Despite the agreement, the Albany Attack was still not profitable so, throughout the 2002 season, Herb Chorbajian considered selling the Albany Attack. However, the success of the playoffs encouraged him to keep the team for another season. Furthermore, in the summer of 2002, the Albany Attack Pack, the Official Fan Club of the Albany Attack, was created by several fans with hopes of improving attendance.

Bob McMahon (left) and Herb Chorbajian after the final Albany Attack game.
(Albany defeated the Vancouver Ravens in Albany on Saturday April 12, 2003.)
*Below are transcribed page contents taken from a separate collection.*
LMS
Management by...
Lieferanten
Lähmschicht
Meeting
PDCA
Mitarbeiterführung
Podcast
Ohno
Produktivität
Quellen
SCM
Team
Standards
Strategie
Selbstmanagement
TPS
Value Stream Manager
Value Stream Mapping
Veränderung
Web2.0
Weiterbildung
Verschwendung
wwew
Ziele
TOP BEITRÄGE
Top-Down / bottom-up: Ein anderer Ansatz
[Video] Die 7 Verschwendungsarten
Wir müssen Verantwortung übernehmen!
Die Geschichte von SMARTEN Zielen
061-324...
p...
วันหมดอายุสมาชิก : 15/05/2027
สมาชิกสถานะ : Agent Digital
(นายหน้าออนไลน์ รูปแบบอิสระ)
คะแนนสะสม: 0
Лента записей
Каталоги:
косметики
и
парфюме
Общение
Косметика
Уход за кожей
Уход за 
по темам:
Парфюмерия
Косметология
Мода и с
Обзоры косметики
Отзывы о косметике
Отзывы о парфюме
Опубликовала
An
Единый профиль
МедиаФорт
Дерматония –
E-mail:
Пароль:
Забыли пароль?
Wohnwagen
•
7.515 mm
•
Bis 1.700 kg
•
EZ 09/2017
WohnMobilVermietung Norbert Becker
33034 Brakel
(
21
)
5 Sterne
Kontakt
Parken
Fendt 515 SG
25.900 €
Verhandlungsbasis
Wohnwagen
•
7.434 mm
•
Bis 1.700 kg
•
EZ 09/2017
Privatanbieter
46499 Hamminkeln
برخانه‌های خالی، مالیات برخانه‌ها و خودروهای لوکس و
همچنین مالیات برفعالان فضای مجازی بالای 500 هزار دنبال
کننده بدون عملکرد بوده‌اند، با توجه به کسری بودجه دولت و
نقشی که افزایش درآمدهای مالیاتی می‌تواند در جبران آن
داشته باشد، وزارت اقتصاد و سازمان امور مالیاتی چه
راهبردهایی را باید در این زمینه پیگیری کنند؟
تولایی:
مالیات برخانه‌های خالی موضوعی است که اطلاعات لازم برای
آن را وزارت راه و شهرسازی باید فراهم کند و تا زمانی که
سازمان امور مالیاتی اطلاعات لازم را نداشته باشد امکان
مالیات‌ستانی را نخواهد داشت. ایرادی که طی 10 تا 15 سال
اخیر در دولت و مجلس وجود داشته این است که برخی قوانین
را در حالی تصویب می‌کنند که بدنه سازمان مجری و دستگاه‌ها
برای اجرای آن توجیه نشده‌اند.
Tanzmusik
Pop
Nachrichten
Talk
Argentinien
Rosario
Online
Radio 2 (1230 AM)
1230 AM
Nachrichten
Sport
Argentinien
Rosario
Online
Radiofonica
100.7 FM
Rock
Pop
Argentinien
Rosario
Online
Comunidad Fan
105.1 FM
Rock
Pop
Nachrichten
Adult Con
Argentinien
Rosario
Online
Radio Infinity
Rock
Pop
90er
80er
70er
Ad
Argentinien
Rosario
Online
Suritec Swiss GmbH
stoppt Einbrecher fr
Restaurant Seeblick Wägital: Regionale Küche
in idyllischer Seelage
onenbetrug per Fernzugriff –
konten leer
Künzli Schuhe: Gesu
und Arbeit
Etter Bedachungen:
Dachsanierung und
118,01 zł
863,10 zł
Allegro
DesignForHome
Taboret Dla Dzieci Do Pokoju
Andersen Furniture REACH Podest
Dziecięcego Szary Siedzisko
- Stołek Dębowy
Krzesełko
In the 2003 season, according to Albany Attack General Manager Michael DeRossi, season ticket sales did go up considerably over the previous season, but the marketing effort actually decreased. Furthermore, the Attack went only 2-6 in their first eight games, losing all four home games to that point. While the Attack did have a second half record of 6-2, they never recovered enough to return to the playoffs nor did they have sufficient attendance to be profitable.

==Move to San Jose==
With no significant improvement in attendance throughout the 2003 season, the Albany Attack were destined to be a financial loss for a fourth consecutive year. During that season, there were numerous rumors that Mr. Chorbajian was going to sell the franchise, in particular to a group from San Jose, California.

On June 9, 2003, the rumors were confirmed when an announcement was made that the Albany Attack franchise was sold and relocated to San Jose, California where it was located until 2009. Mr. Chorbajian retained a share in the franchise. This may no longer be the case as the team has since been resold.

During the summer of 2003, the new owners had a "Name the Team Contest" and, on September 16, 2003, the winner, a high school sophomore from San Jose, elected to officially rename the team the San Jose Stealth.

On June 17, 2009, the Stealth announced it would be moving to Everett, Washington effective immediately. The newly renamed Washington Stealth played their home games at the Comcast Arena at Everett beginning in the 2010 season. Four years later, they relocated again to Vancouver, BC, becoming the Vancouver Stealth.

Jerseys of the Albany Attack franchise (1999–2003) of the National Lacrosse League. The dark jersey was traditionally the road jersey; the light jersey was traditionally the home jersey. The jerseys were manufactured by ProJoy.